Enamored as you all are of my riproaringly exciting, non-stop Adventuress lifestyle, which has been previously described in free press online publications (i.e. other blog posts I've written about myself) as "something straight out of an urban-jungle-setting Lady Davey Crocket episode, meets Darkwing Duck's cool younger sister's secret tales of intrigue and self actualization," -- as completely infatuated as you all are with that shit, I gotta tell you something. This week, in broad daylight, behind a government building, I was in a gang fight.

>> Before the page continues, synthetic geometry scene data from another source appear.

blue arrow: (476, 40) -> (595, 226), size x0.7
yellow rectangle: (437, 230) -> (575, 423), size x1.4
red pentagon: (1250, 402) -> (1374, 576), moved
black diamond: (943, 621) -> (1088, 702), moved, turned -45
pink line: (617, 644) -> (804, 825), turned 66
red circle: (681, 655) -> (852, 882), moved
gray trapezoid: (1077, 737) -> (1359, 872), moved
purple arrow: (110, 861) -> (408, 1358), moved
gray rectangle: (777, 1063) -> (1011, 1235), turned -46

I know. What other crazy, poorly supervised hootenannies am I going to be photographed at next? Get this: I'm heading to the back lot of my friendly Niagara Falls library to make a timely return of some DVDs (which were viewed responsibly and cared for as though they were my own, as if they were disc-shaped infants). There was a light kerfuffle about; a red wagon full of dirty children, a security guard who was so old that if anybody tried anything unsavoury he'd likely pretend not to see it to avoid conflict or water-on-the-knee or whatever happens to people Mr. Dress-Up's (RIP) age, and another respectable woman in a mini-van, most likely patronizing municipal services in the same manner as I was. But then, as I pulled my 21-speed blue behemoth of a mountain bike up to the outdoor return slot, this wanton little shit of an eight-year-old came flying out undetected from behind a fence! Kind Mini-Van Lady laid on her horn, as though to say "mind yourself, short human, for I nearly killed you", but apparently the Fourth Grade Nothing was unfazed because then THIS happened:
"Well fuuuuuuuuuuck you!" he said.
The kid, who flew out into traffic, who I now know has probably been awful all of his life, told somebody older than my mom "fuck you."

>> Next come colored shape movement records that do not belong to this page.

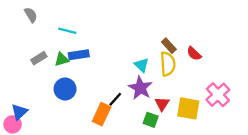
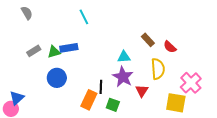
cyan line: (67, 31) -> (84, 17), moved, turned 49
yellow semicircle: (168, 64) -> (158, 69), moved
cyan triangle: (141, 65) -> (124, 57), turned -48
black line: (115, 99) -> (101, 87), turned -40
yellow square: (188, 108) -> (176, 103), moved
green square: (151, 120) -> (113, 105), moved

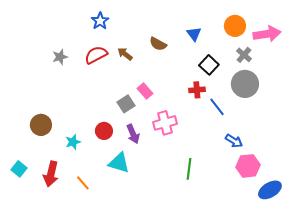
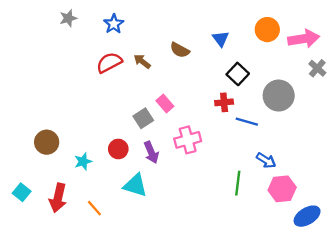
gray cross: (244, 55) -> (317, 68), moved
gray star: (60, 57) -> (68, 18), moved
blue line: (217, 107) -> (247, 122), turned -36
green line: (189, 169) -> (238, 183), moved

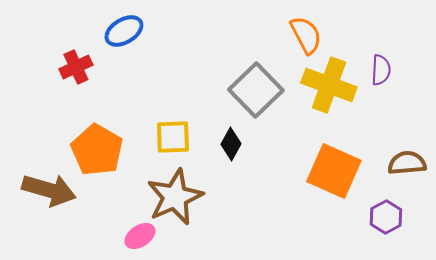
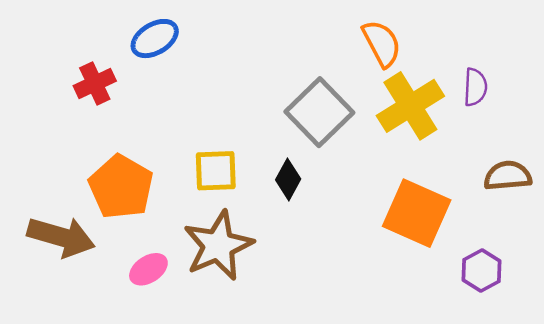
yellow cross: (329, 85) -> (410, 106), turned 38
brown semicircle: (407, 163) -> (508, 176), moved
pink ellipse: (140, 236) -> (148, 269), moved

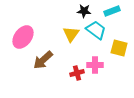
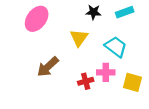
cyan trapezoid: (96, 30) -> (116, 47), moved
pink ellipse: (23, 37) -> (37, 19), moved
yellow square: (119, 48) -> (132, 82), moved

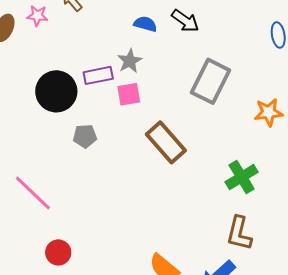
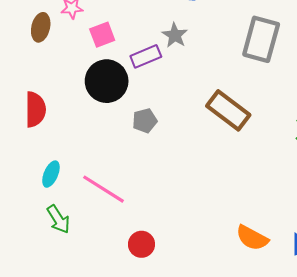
pink square: (129, 94) -> (102, 35), moved

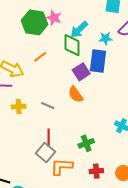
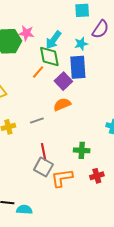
orange line: (40, 57) -> (38, 72), moved
orange semicircle: (76, 94) -> (62, 104), turned 114
gray line: (48, 106) -> (37, 120), turned -32
green cross: (86, 143) -> (82, 150), turned 35

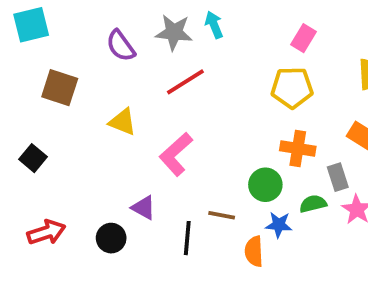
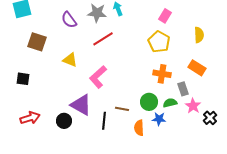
yellow pentagon: (292, 88) -> (159, 42), turned 30
black square: (33, 158) -> (23, 79), turned -32
green circle: (265, 185) -> (149, 102), moved
purple triangle: (143, 208) -> (81, 105), size x1.6
blue star: (279, 225) -> (159, 119), moved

I let the weird moment slide, because maybe his Teddy Grahams were stale that day, or maybe he doesn't even get delicious recess snacks or whatever. He sucks, but maybe being little is hard sometimes. But then. Then! A SPECK of a human, even tinier than Hungry At Recess rides up beside me by the book-drop and says:
"Gimme those books."
I, questioning the verity of this insane situation, say:
"give me...( he then paused because he's a sarcastic little a-hole) those books."
Okay so first of all this little dude is stupid beyond measure. I'm carrying FLAT objects. In TRANSPARENT cases. They are clearly not pages bound by any sort of cover. Idiot. That part was my inner monologue because I feel better about myself when I'm quietly disparaging the youth of today, like so many other hard-working citizens. Second of all, what in sweet hell is his plan? If I just go "Oh, these flat, clear books? Give them to you? Sure!" How is he gonna navigate somewhere with mini-arms full of literature on a bicycle? Is he threatening to destroy my pristine reputation with Victoria Avenue library by racking up my late fees? Does he just really wanna be the one who gets to put them in the drop-off box? Have I finally met the other person on Earth who loves mailboxish drawer-type apparatuses as much as me? Whatever pipsqueak, I see through your poorly orchestrated plot. I am carefully crafting a response as I quickly but still just as enjoyably return my MOVIES to their home.
So I say:
"No! Get away from me, you little twerp!"
Because apparently I'm from the movie The Sandlot. I'm almost thirty and it's 2014. I called this kid a twerp. That was my best response. He then, and who can really blame him, laughs in my face and says "hey guys! She called us twerps!" which was followed by maniacal eight-year-old laughter and subsequently my interaction with the final member of the bike gang. Third Kid was bigger. I don't even mean bigger like it matters. None of them were even five feet tall and they were all standing UPRIGHT on their bicycles. Still, he was somewhat more threatening. So he starts mock-repeating what I said, y'know, that time two seconds ago when I called them twerps. It was at this juncture that I pulled out all the stops for a real verbal lashing. I says to 'em, I says:
"what's WRONG with you? Where are your MOTHERS?"
Applause, Chels. Bravo. Truly a game-changer. Go to the drug store, purchase your compression socks and Metamucil with rolled dimes from your glass peanut butter jar and call it a night.
I rode away so discombobulated, head shaking, wondering about the rotten youth of today. Mostly wondering why I lost in a confrontation with three people who aren't my own age even if you added all of their ages together. Why didn't I just start screaming obscenities back? Why didn't I set fire to their bicycles and twirl my fake mustache like an old timey villain?
Why didn't I go INTO the library to renew Saved by the Bell instead of giving up on fun and returning stuff at the back door? Sometimes you make choices, guys.
Sometimes those choices have consequences.